Nasdaq Releases Proposed Governance Rules

May 24, 2002 (PLANSPONSOR.com) - The post-Enron backlash against corporate wrongdoing continues with proposed rules from Nasdaq prohibiting companies from, among other practices, making large stock grants to executives without first seeking shareholder approval.

The No. 2 US stock market said the new rules call for companies to hold shareholder votes on all stock option plans for company officers or members of the companies’ boards, according to a Reuters news report. Current practices have seen companies make small stock option grants to lower-level workers while they heaped options on directors and officers.

Opponents of the practice argue that handing large blocks of options to executives dilutes the value of stock already issued, and that companies can muddy up profit reports because they don’t have to account for the options as expenses.

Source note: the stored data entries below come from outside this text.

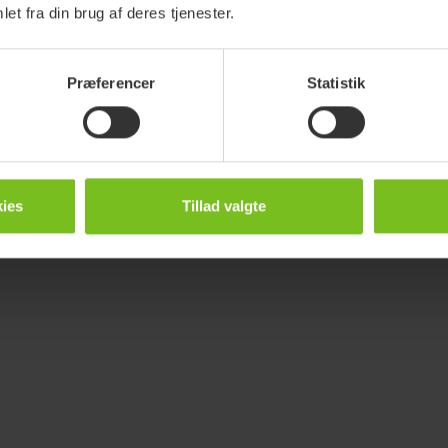
et fra din brug af deres tjenester.
Præferencer
Statistik
ies
Tillad valgte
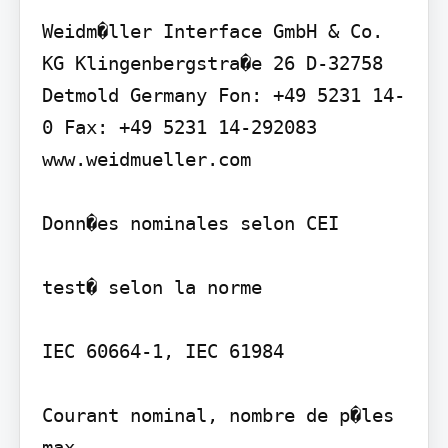
Weidm�ller Interface GmbH & Co. 
KG Klingenbergstra�e 26 D-32758 
Detmold Germany Fon: +49 5231 14-
0 Fax: +49 5231 14-292083 
www.weidmueller.com

Donn�es nominales selon CEI

test� selon la norme

IEC 60664-1, IEC 61984

Courant nominal, nombre de p�les 
max.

Federal Reserve Chairman Alan Greenspan recently said it was important for companies to count stock options as expenses because this could reveal if a corporate strategy was working.

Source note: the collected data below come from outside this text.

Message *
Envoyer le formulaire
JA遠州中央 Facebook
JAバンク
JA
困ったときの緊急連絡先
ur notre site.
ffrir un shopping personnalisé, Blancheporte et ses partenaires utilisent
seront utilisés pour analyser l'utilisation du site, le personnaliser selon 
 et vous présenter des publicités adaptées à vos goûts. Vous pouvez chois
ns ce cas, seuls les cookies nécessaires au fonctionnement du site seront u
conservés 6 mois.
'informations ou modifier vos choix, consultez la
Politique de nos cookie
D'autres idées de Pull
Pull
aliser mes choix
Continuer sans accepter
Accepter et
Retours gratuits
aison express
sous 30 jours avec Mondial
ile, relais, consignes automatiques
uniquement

In addition to the stock-option regulations, Nasdaq’s new rules include:

  • the possibility of a company being delisted from the market for providing false information to Nasdaq,
  • capping an independent board member’s compensation at $60,000, including political contributions, or payments to relatives. Company contributions to a charity the director works with are also limited, and
  • companies must issue a news release if an auditor concludes there are substantial doubts about their ability to continue as a going concern. Previously, companies were only required to announce such information in an SEC filing

The New York Stock Exchange’s has said its corporate governance committee plans to issue its recommendations in June.